Records for this task Block Start
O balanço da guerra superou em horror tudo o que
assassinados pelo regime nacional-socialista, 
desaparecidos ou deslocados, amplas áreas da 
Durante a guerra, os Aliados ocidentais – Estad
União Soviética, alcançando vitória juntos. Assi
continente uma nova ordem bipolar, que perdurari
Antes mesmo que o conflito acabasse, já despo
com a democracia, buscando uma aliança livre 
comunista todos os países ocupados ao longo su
Records for this task Block End
Problem description:
Spot every line in the entries that includes the word "guerra", and copy each one out.

Answer:
O balanço da guerra superou em horror tudo o que
Durante a guerra, os Aliados ocidentais – Estad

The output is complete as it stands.